When I heard those familiar sounds the other day, they immediately caught my attention. I had taken my camera out to look for butterflies for an upcoming outdoor page, but the best thing about nature photography is that you never know what you’re going to find on any given day. Most of the time, it’s not what you expect. An Indigo Finches was the last thing on my mind that afternoon.
Although I have encountered indigo finches here in the north country several times over the years, we are on the northern edge of their breeding range, so I would classify them as rare here. The males are easy to spot at first glance, as they are the only completely blue birds you are likely to find in Minnesota. The eastern bluebird is about the same size (both are the size of a large sparrow), but they have rusty-orange breasts and a white belly. The male mountain bluebird is almost completely blue, but it is a lighter shade and it is usually found in the Rocky Mountains, not our region.
While the male Indigo Finch is visually striking, the female is one of the most unremarkable birds found in Minnesota: a drab brown with no distinctive markings.
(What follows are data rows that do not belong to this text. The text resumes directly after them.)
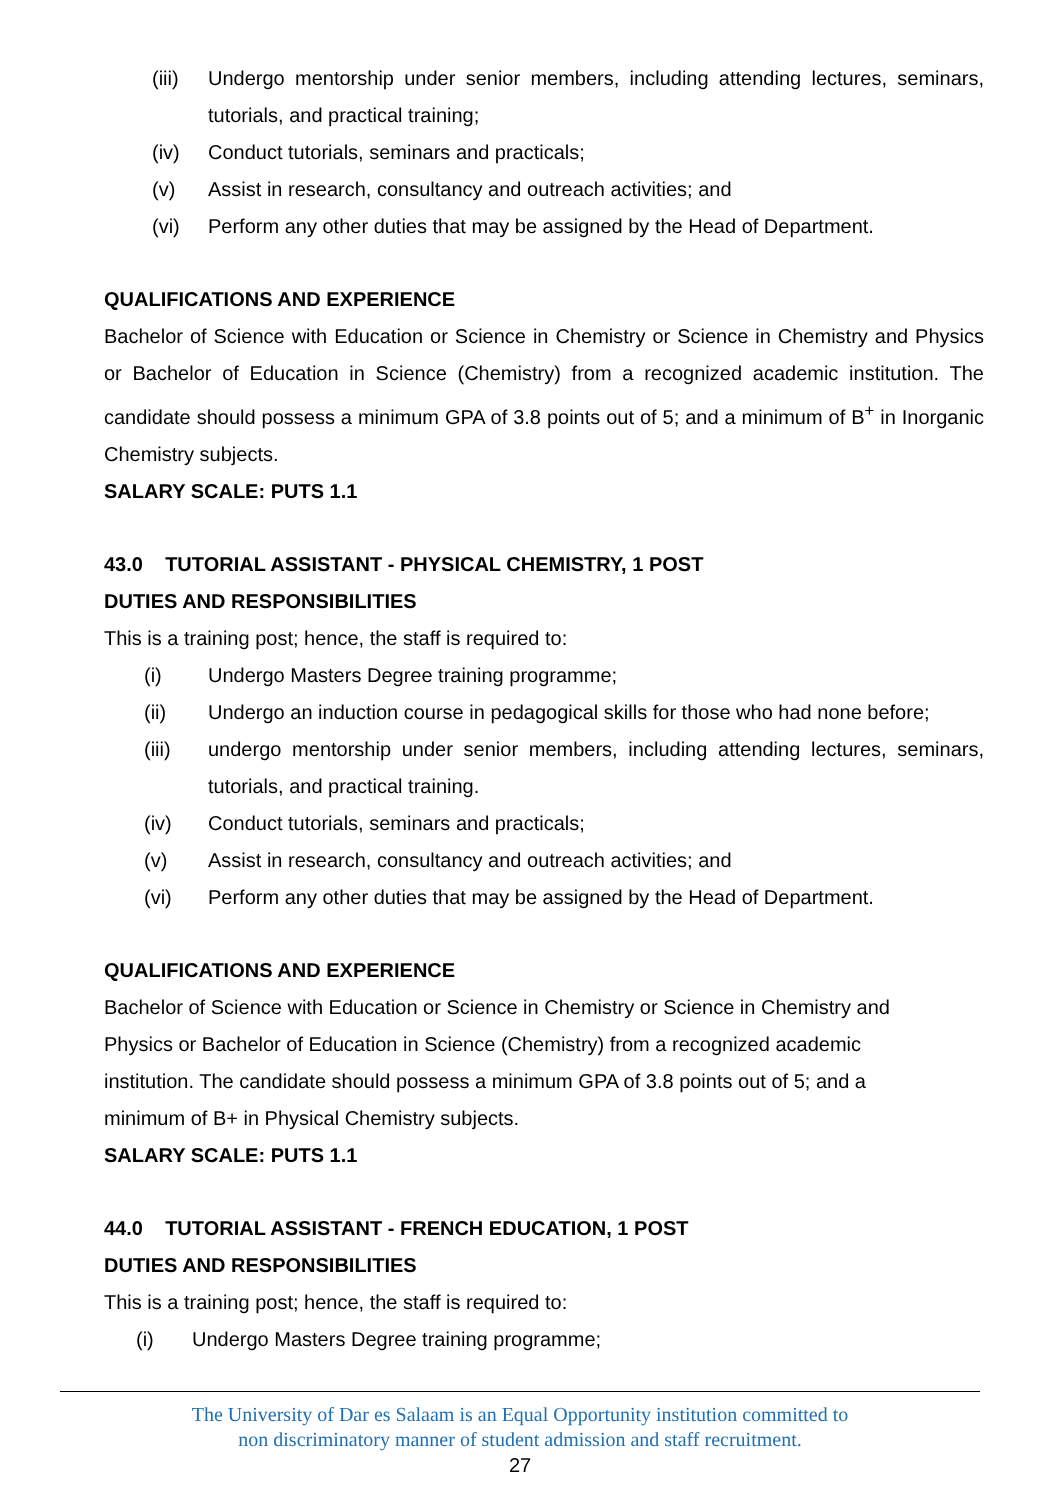(iii)
Undergo mentorship under senior members, including attending lectures, seminars, tutorials, and practical training;
(iv) Conduct tutorials, seminars and practicals;
(v) Assist in research, consultancy and outreach activities; and
(vi) Perform any other duties that may be assigned by the Head of Department.
QUALIFICATIONS AND EXPERIENCE
Bachelor of Science with Education or Science in Chemistry or Science in Chemistry and Physics or Bachelor of Education in Science (Chemistry) from a recognized academic institution. The candidate should possess a minimum GPA of 3.8 points out of 5; and a minimum of B<sup>+</sup> in Inorganic Chemistry subjects.
SALARY SCALE: PUTS 1.1
43.0 TUTORIAL ASSISTANT - PHYSICAL CHEMISTRY, 1 POST
DUTIES AND RESPONSIBILITIES
This is a training post; hence, the staff is required to:
(i) Undergo Masters Degree training programme;
(ii) Undergo an induction course in pedagogical skills for those who had none before;
(iii) undergo mentorship under senior members, including attending lectures, seminars, tutorials, and practical training.
(iv) Conduct tutorials, seminars and practicals;
(v) Assist in research, consultancy and outreach activities; and
(vi) Perform any other duties that may be assigned by the Head of Department.
QUALIFICATIONS AND EXPERIENCE
Bachelor of Science with Education or Science in Chemistry or Science in Chemistry and
Physics or Bachelor of Education in Science (Chemistry) from a recognized academic
institution. The candidate should possess a minimum GPA of 3.8 points out of 5; and a
minimum of B+ in Physical Chemistry subjects.
SALARY SCALE: PUTS 1.1
44.0 TUTORIAL ASSISTANT - FRENCH EDUCATION, 1 POST
DUTIES AND RESPONSIBILITIES
This is a training post; hence, the staff is required to:
(i) Undergo Masters Degree training programme;
The University of Dar es Salaam is an Equal Opportunity institution committed to
non discriminatory manner of student admission and staff recruitment.
27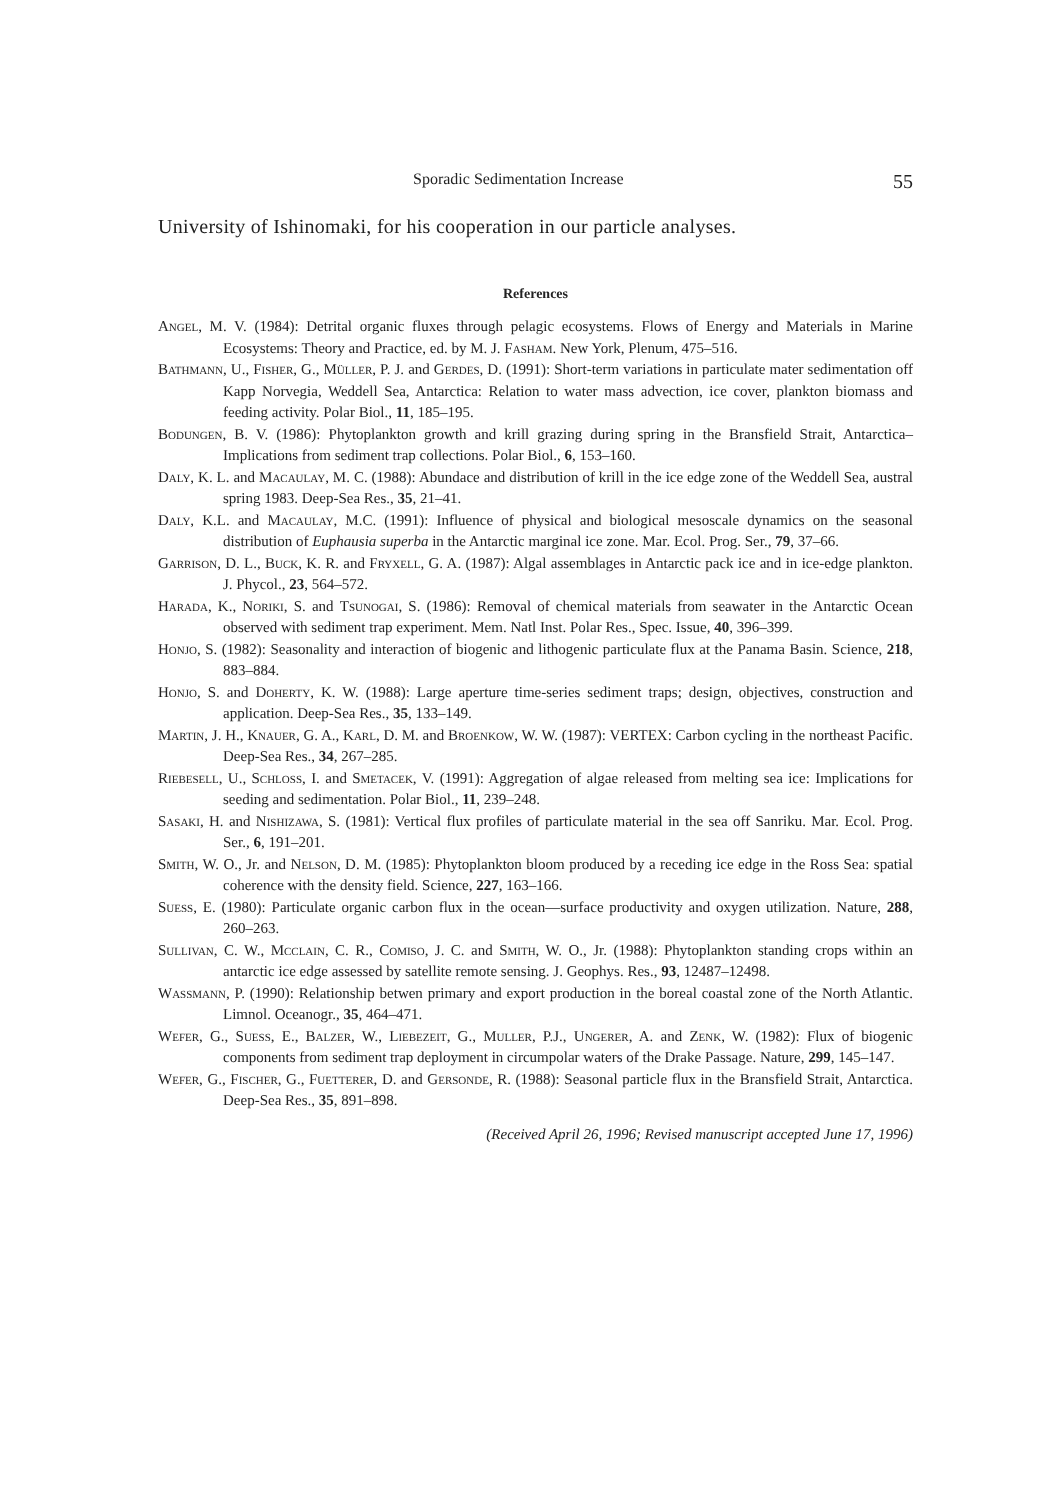Sporadic Sedimentation Increase 55
University of Ishinomaki, for his cooperation in our particle analyses.
References
Angel, M. V. (1984): Detrital organic fluxes through pelagic ecosystems. Flows of Energy and Materials in Marine Ecosystems: Theory and Practice, ed. by M. J. Fasham. New York, Plenum, 475–516.
Bathmann, U., Fisher, G., Müller, P. J. and Gerdes, D. (1991): Short-term variations in particulate mater sedimentation off Kapp Norvegia, Weddell Sea, Antarctica: Relation to water mass advection, ice cover, plankton biomass and feeding activity. Polar Biol., 11, 185–195.
Bodungen, B. V. (1986): Phytoplankton growth and krill grazing during spring in the Bransfield Strait, Antarctica–Implications from sediment trap collections. Polar Biol., 6, 153–160.
Daly, K. L. and Macaulay, M. C. (1988): Abundace and distribution of krill in the ice edge zone of the Weddell Sea, austral spring 1983. Deep-Sea Res., 35, 21–41.
Daly, K.L. and Macaulay, M.C. (1991): Influence of physical and biological mesoscale dynamics on the seasonal distribution of Euphausia superba in the Antarctic marginal ice zone. Mar. Ecol. Prog. Ser., 79, 37–66.
Garrison, D. L., Buck, K. R. and Fryxell, G. A. (1987): Algal assemblages in Antarctic pack ice and in ice-edge plankton. J. Phycol., 23, 564–572.
Harada, K., Noriki, S. and Tsunogai, S. (1986): Removal of chemical materials from seawater in the Antarctic Ocean observed with sediment trap experiment. Mem. Natl Inst. Polar Res., Spec. Issue, 40, 396–399.
Honjo, S. (1982): Seasonality and interaction of biogenic and lithogenic particulate flux at the Panama Basin. Science, 218, 883–884.
Honjo, S. and Doherty, K. W. (1988): Large aperture time-series sediment traps; design, objectives, construction and application. Deep-Sea Res., 35, 133–149.
Martin, J. H., Knauer, G. A., Karl, D. M. and Broenkow, W. W. (1987): VERTEX: Carbon cycling in the northeast Pacific. Deep-Sea Res., 34, 267–285.
Riebesell, U., Schloss, I. and Smetacek, V. (1991): Aggregation of algae released from melting sea ice: Implications for seeding and sedimentation. Polar Biol., 11, 239–248.
Sasaki, H. and Nishizawa, S. (1981): Vertical flux profiles of particulate material in the sea off Sanriku. Mar. Ecol. Prog. Ser., 6, 191–201.
Smith, W. O., Jr. and Nelson, D. M. (1985): Phytoplankton bloom produced by a receding ice edge in the Ross Sea: spatial coherence with the density field. Science, 227, 163–166.
Suess, E. (1980): Particulate organic carbon flux in the ocean—surface productivity and oxygen utilization. Nature, 288, 260–263.
Sullivan, C. W., Mcclain, C. R., Comiso, J. C. and Smith, W. O., Jr. (1988): Phytoplankton standing crops within an antarctic ice edge assessed by satellite remote sensing. J. Geophys. Res., 93, 12487–12498.
Wassmann, P. (1990): Relationship betwen primary and export production in the boreal coastal zone of the North Atlantic. Limnol. Oceanogr., 35, 464–471.
Wefer, G., Suess, E., Balzer, W., Liebezeit, G., Muller, P.J., Ungerer, A. and Zenk, W. (1982): Flux of biogenic components from sediment trap deployment in circumpolar waters of the Drake Passage. Nature, 299, 145–147.
Wefer, G., Fischer, G., Fuetterer, D. and Gersonde, R. (1988): Seasonal particle flux in the Bransfield Strait, Antarctica. Deep-Sea Res., 35, 891–898.
(Received April 26, 1996; Revised manuscript accepted June 17, 1996)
It could easily be mistaken for a sparrow, although even sparrows are usually more colorful. In fact, it is so drab that this alone is its most reliable field characteristic.
Indigo finches typically inhabit bushy areas, especially on field edges or other margins. The edge of an overgrown, abandoned field is their preferred habitat, and that’s where I found the bird pictured here. In this overgrown field, covered in daisies, hawkweed, and buttercups, I had hoped to find the butterflies I wanted to photograph. In the end, there was an indigo finch and swarms of midges, but not a single butterfly. Let’s call it a successful outing, though.